Frequent headaches – Part I: The problem

 
 
 

Headaches are a worldwide problem that affect people of all ages, races, income levels and geographical areas. According to the World Health Organization (WHO), 50% to 75% of adults aged between 18-65 years have suffered a headache in the last year and amongst them more than 10% have reported migraine.

There are different types of headache: tension headache (due to tight muscles in shoulders, neck, scalp and jaw; often related to stress, depression or anxiety), migraine (recurring attacks of moderate to severe throbbing pain, often on one side of the head, with symptoms such as nausea, vomiting or sensitivity to light), cluster headache (repeated headaches, often on one side of the head, that may involve tearing of the eyes and a stuffy nose) and headache caused by specific conditions (e.g., medication overuse).

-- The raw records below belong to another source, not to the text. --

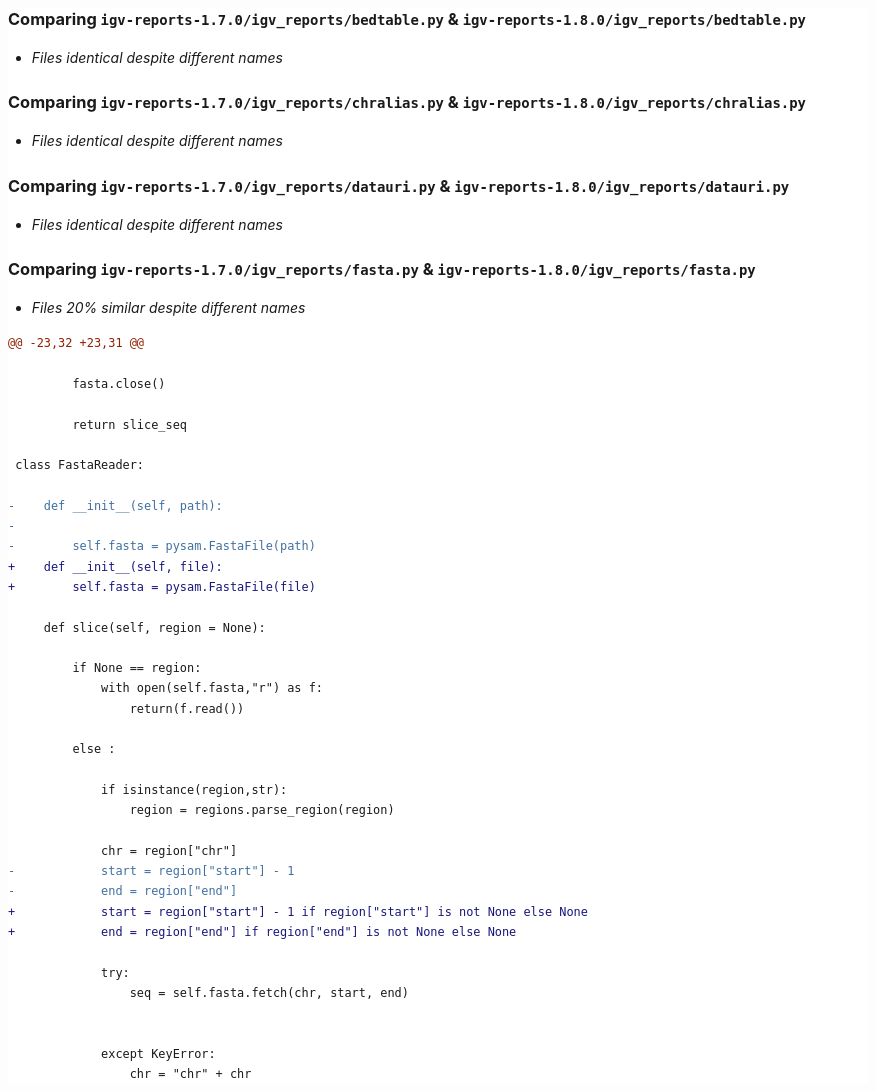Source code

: ### Comparing `igv-reports-1.7.0/igv_reports/bedtable.py` & `igv-reports-1.8.0/igv_reports/bedtable.py`

 * *Files identical despite different names*

### Comparing `igv-reports-1.7.0/igv_reports/chralias.py` & `igv-reports-1.8.0/igv_reports/chralias.py`

 * *Files identical despite different names*

### Comparing `igv-reports-1.7.0/igv_reports/datauri.py` & `igv-reports-1.8.0/igv_reports/datauri.py`

 * *Files identical despite different names*

### Comparing `igv-reports-1.7.0/igv_reports/fasta.py` & `igv-reports-1.8.0/igv_reports/fasta.py`

 * *Files 20% similar despite different names*

```diff
@@ -23,32 +23,31 @@
 
         fasta.close()
 
         return slice_seq
 
 class FastaReader:
 
-    def __init__(self, path):
-
-        self.fasta = pysam.FastaFile(path)
+    def __init__(self, file):
+        self.fasta = pysam.FastaFile(file)
 
     def slice(self, region = None):
 
         if None == region:
             with open(self.fasta,"r") as f:
                 return(f.read())
 
         else :
 
             if isinstance(region,str):
                 region = regions.parse_region(region)
 
             chr = region["chr"]
-            start = region["start"] - 1
-            end = region["end"]
+            start = region["start"] - 1 if region["start"] is not None else None
+            end = region["end"] if region["end"] is not None else None
 
             try:
                 seq = self.fasta.fetch(chr, start, end)
 
 
             except KeyError:
                 chr = "chr" + chr
```
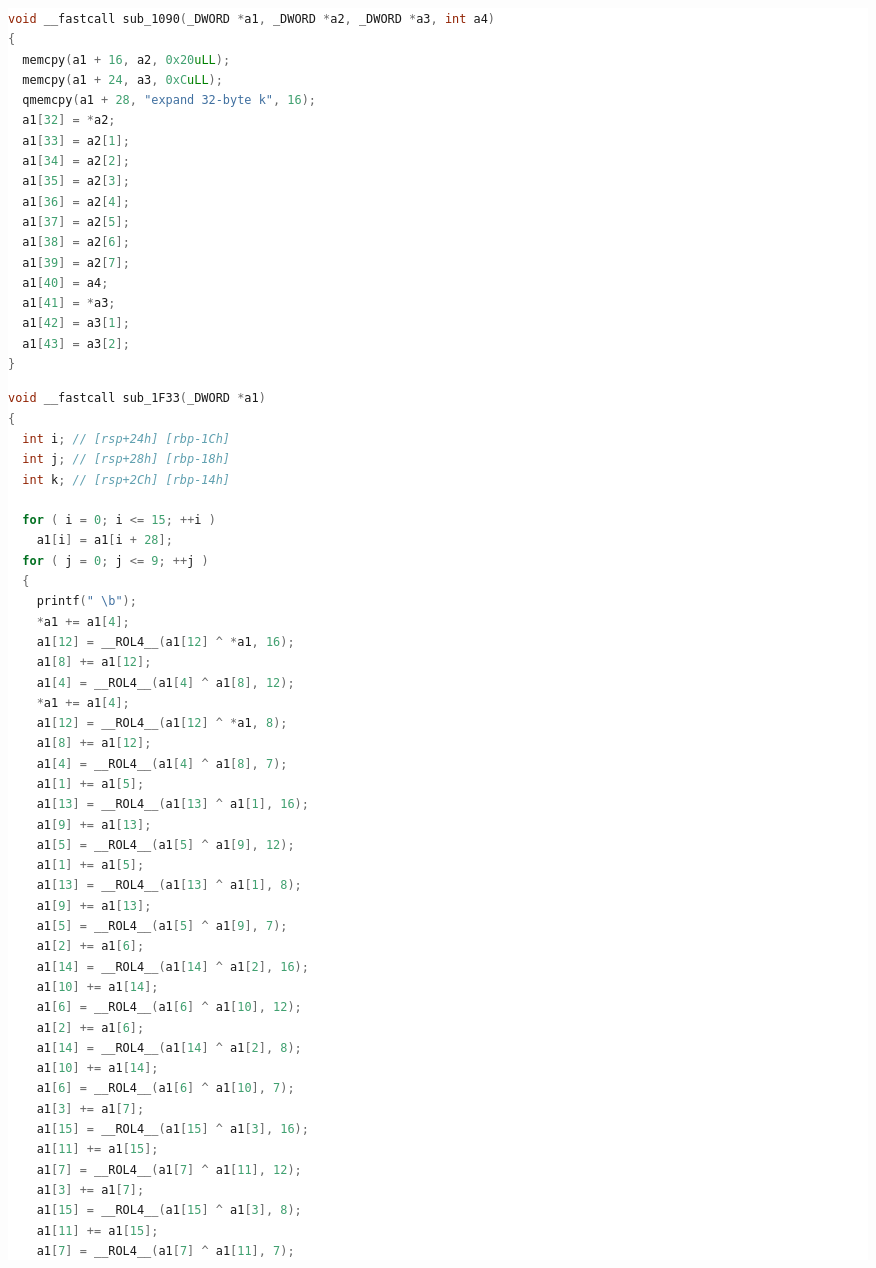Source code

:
 ```c
void __fastcall sub_1090(_DWORD *a1, _DWORD *a2, _DWORD *a3, int a4)
{
  memcpy(a1 + 16, a2, 0x20uLL);
  memcpy(a1 + 24, a3, 0xCuLL);
  qmemcpy(a1 + 28, "expand 32-byte k", 16);
  a1[32] = *a2;
  a1[33] = a2[1];
  a1[34] = a2[2];
  a1[35] = a2[3];
  a1[36] = a2[4];
  a1[37] = a2[5];
  a1[38] = a2[6];
  a1[39] = a2[7];
  a1[40] = a4;
  a1[41] = *a3;
  a1[42] = a3[1];
  a1[43] = a3[2];
}
```

```c
void __fastcall sub_1F33(_DWORD *a1)
{
  int i; // [rsp+24h] [rbp-1Ch]
  int j; // [rsp+28h] [rbp-18h]
  int k; // [rsp+2Ch] [rbp-14h]

  for ( i = 0; i <= 15; ++i )
    a1[i] = a1[i + 28];
  for ( j = 0; j <= 9; ++j )
  {
    printf(" \b");
    *a1 += a1[4];
    a1[12] = __ROL4__(a1[12] ^ *a1, 16);
    a1[8] += a1[12];
    a1[4] = __ROL4__(a1[4] ^ a1[8], 12);
    *a1 += a1[4];
    a1[12] = __ROL4__(a1[12] ^ *a1, 8);
    a1[8] += a1[12];
    a1[4] = __ROL4__(a1[4] ^ a1[8], 7);
    a1[1] += a1[5];
    a1[13] = __ROL4__(a1[13] ^ a1[1], 16);
    a1[9] += a1[13];
    a1[5] = __ROL4__(a1[5] ^ a1[9], 12);
    a1[1] += a1[5];
    a1[13] = __ROL4__(a1[13] ^ a1[1], 8);
    a1[9] += a1[13];
    a1[5] = __ROL4__(a1[5] ^ a1[9], 7);
    a1[2] += a1[6];
    a1[14] = __ROL4__(a1[14] ^ a1[2], 16);
    a1[10] += a1[14];
    a1[6] = __ROL4__(a1[6] ^ a1[10], 12);
    a1[2] += a1[6];
    a1[14] = __ROL4__(a1[14] ^ a1[2], 8);
    a1[10] += a1[14];
    a1[6] = __ROL4__(a1[6] ^ a1[10], 7);
    a1[3] += a1[7];
    a1[15] = __ROL4__(a1[15] ^ a1[3], 16);
    a1[11] += a1[15];
    a1[7] = __ROL4__(a1[7] ^ a1[11], 12);
    a1[3] += a1[7];
    a1[15] = __ROL4__(a1[15] ^ a1[3], 8);
    a1[11] += a1[15];
    a1[7] = __ROL4__(a1[7] ^ a1[11], 7);
```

Headaches are not only painful, but also disabling. Repeated headaches damage quality of life and may predispose to other illnesses (e.g., depression is three times more common in people with migraine or severe headaches than in healthy people).

Chronic migraines and chronic tension headaches may evolve into chronic daily headaches (defined as presence of headaches lasting 4 hours or more for 15 or more days per month over at least 3 months). Patients with chronic daily headache often achieve only transient relief with conventional medical management and, moreover, in many cases there are medication side effects that include weight gain, fatigue and depression, amongst others.